James Herrera, Program Coordinator, DLC-SAVA Conservation

There has been tremendous interest in fuel-efficient cooking stoves, in Madagascar and among the Lemur Center supporter community. And for good reason: these stoves cut charcoal and firewood use by more than half, reduce household air pollution, and save on household budgets. By reducing fuel use, they help reduce the pressure on forests, where trees are extracted at an increasingly rapid pace to meet the growing demands for charcoal. The stoves also offer an opportunity to develop entrepreneurship and diversify household incomes. That’s why this year, the Lemur Center is leading a new push to expand the reach of our fuel-efficient stove program!

two ADES stoves

DLC-SAVA has provided over 2,000 stoves for families in the SAVA region.

The fuel-efficient stove project has been a part of the SAVA Conservation program since its beginning, 10 years ago. Thus far, over 2,000 households have benefited from adopting fuel-efficient stoves through Lemur Center programing. Despite the high value of the stoves, several barriers precluded us from taking the stove project to the levels we knew it should reach. First, the stoves are produced in Madagascar by the Swiss company ADES. Until recently, we had to purchase the stoves in the capital city, hundreds of miles away, and pay exorbitant amounts to truck them up, which could also take weeks. This made access difficult for us, and nearly impossible for people in the remote countryside. This year, that barrier has fallen because ADES opened two new distributors in the SAVA region. We can now easily buy the stoves in the cities and transport them to the remote countryside, where they’re needed most, at much-reduced costs. We’re so excited about this we already placed our order for 650 stoves in October!

Map of SAVA region, illustrating the central location of the DLC headquarters with the two new ADES locations. 

Second, while the stoves work terrifically, adopting new technologies always takes time. People are used to cooking with traditional metal stoves, which are highly inefficient, or on open fires. Transitioning to the new stoves takes time, access, and know-how. Last year, ADES initiated a new mobile center that takes their products on the go, and skilled animators demonstrate and motivate people to adopt the new stoves. With our collaboration, the mobile center reached four countryside villages last year, and 300 households purchased stoves last year via the new mobile center. Follow-up surveys with those households, led by our university partners, revealed that more than 90% of the respondents were completely satisfied with their stoves. They reported reducing their charcoal use by half, which alleviates demand for fuel and also saved them on their household budget. We plan to host the mobile center to double their reach this year, and even expand their travel routes, this time including taking the stoves up-river by boat! Stay tuned for more.
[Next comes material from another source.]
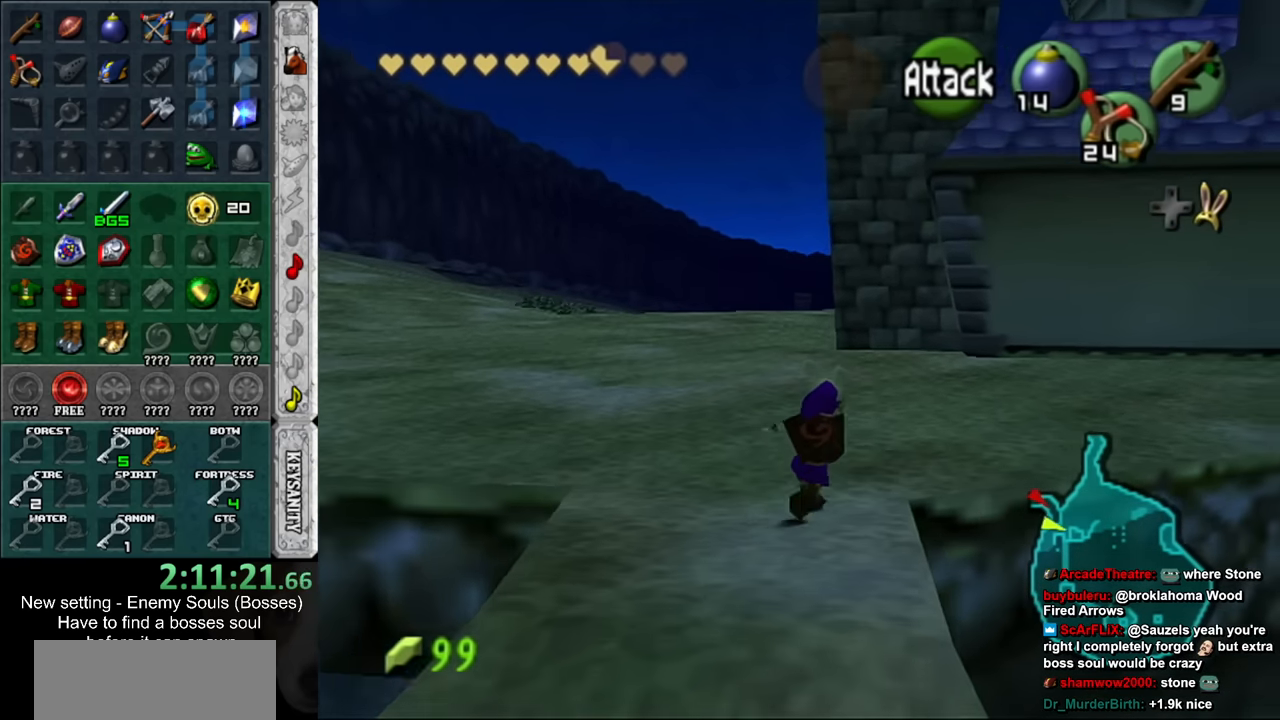
{"buttons": [], "left_stick": "up-right", "right_stick": "center", "events": []}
The new ADES Mobile Center, raising awareness and demonstrating the use of the stoves during the World Lemur Day celebration, 2020.

Third, and most significantly to us, we see the value of fuel-efficient stoves as a means of diversifying household incomes. We have partnered with some of our most motivated participants in the remote countryside to re-distribute the stoves in their villages. These entrepreneurs buy the stoves from us at cost, and sell the stoves in their communities for a small profit. The price points are set in agreement among us and the communities, ensuring fair prices, and everyone benefits from the increased access to stoves. Diversifying incomes is an important step to develop resilience, buffering households during crises due to crop price volatility and economic crashes.

The ADES stoves are high quality and so rugged, they even come with a guarantee to replace the stove if it breaks. Many households report the stoves last 5+ years with no problems. By reducing the amount of carbon monoxide and particulates produced, the stoves also alleviate a significate source of pollution in the household. Because the task of cooking falls on women and young girls, this creates health disparities and women frequently have respiratory illnesses that negatively impact their productivity.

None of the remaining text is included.